Want to reduce mobile voice costs? Change the channel

It has been a while since the EU introduced regulations to address the cost of roaming in Europe – 2007 to be precise. Undoubtedly, this was a welcome piece of legislation for consumers and businesses, with ’Eurotariff’ limits being imposed – no more than 43 Euro cents per minute to make a voice call and 19 cents per minute to receive a call before 2010. In addition, mobile service providers now have to apply per second billing, as well as sending users information on the price of calls when they first enter another EU country, usually done via a ’Welcome’ SMS. The legislation was extended in 2009 to encompass SMS and data services. So far, so good and, according to Ofcom, the UK communications regulator, this has resulted in a reduction of retail prices (not costs) of more than 50% for most users.

While this is undoubtedly a move in the right direction, it is important to keep this in perspective, particularly from a business viewpoint. Economic downturn aside, mobility, including roaming, and the need to maintain effective business communications while mobile is increasing, irrespective of whether this is within the home country, regionally based or global, which in turn leads to increasing costs. And as this spend spirals upwards, there is increasing pressure on IT and communications managers to reign this in. This is already being evidenced with some companies reducing the number of corporate sponsored mobiles across the business, and setting monthly spending limits on mobile usage.
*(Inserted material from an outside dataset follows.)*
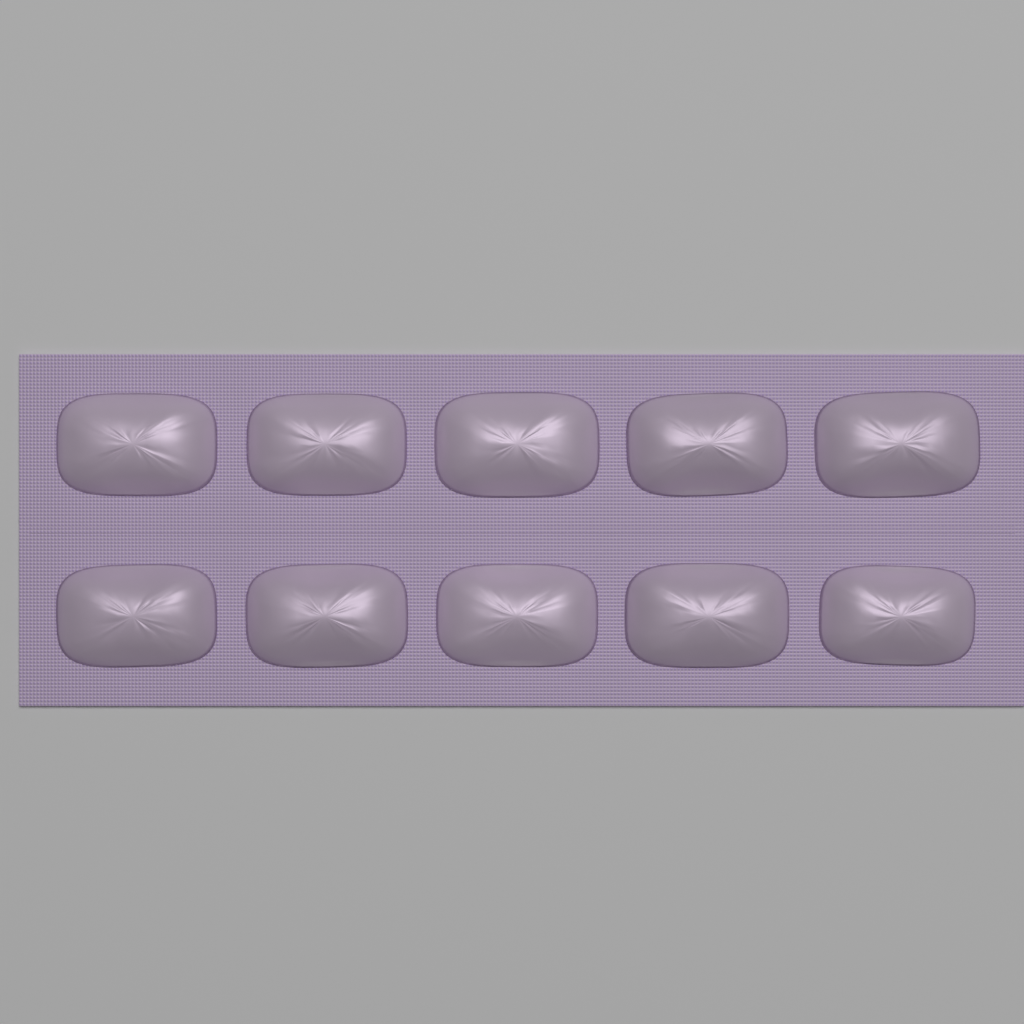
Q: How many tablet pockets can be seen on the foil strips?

Given this need to balance increasing mobility needs against increasing cost, a recent announcement from Agito Networks, a company that focuses on solutions for enterprise mobility, is worth highlighting. The company, which is probably better known for its support of voice over wireless LAN (WLAN) has recently released a solution for delivering enterprise grade voice over 3G data.

What this means is that when a user roams abroad, rather than using cellular voice, calls can be made and received using cellular data. The advantage of this centres around how data plans are currently priced compared to voice plans. A growing number of US data plans that businesses can subscribe to offer unlimited international data as extension to the standard plan, for a fixed (and, by comparison to usage based pricing, relatively modest) additional fee. To date, however, Europe is behind the US on data roaming plans, meaning that this solution will only make sense as and when these plans become more commonplace.

Of course, for heavy users of roaming voice, who are on such a plan, by using 3G data to make voice calls, the costs will effectively be absorbed into an ’all you can eat’ package. In this scenario, it is evident that there could be substantial cost savings available. And while it won’t be cost effective for each and every user, for an IT manager who has to contend with spiralling mobile costs, it merits at least a cursory investigation.
Unlike the situation with mobile VoIP, mobile operators in the US at least, have not (according to Agito Networks) had an adverse reaction to voice carried in this way, as the volume of traffic involved is not significant enough as a portion of the whole (roaming business users compared to everyone else), and this essentially creates user stickiness. Again, time will tell whether European operators will feel as comfortable, given that international data roaming is much more significant in terms of data volumes.

Of course, it remains to be seen how much businesses will embrace this particular solution, and of course, if they do, then they clearly need to pay careful attention to the calculations and all the variables involved. What this does highlight is that the cost of mobile communications is a critical one for businesses, and one that will continue to generate solutions aimed at minimising these costs.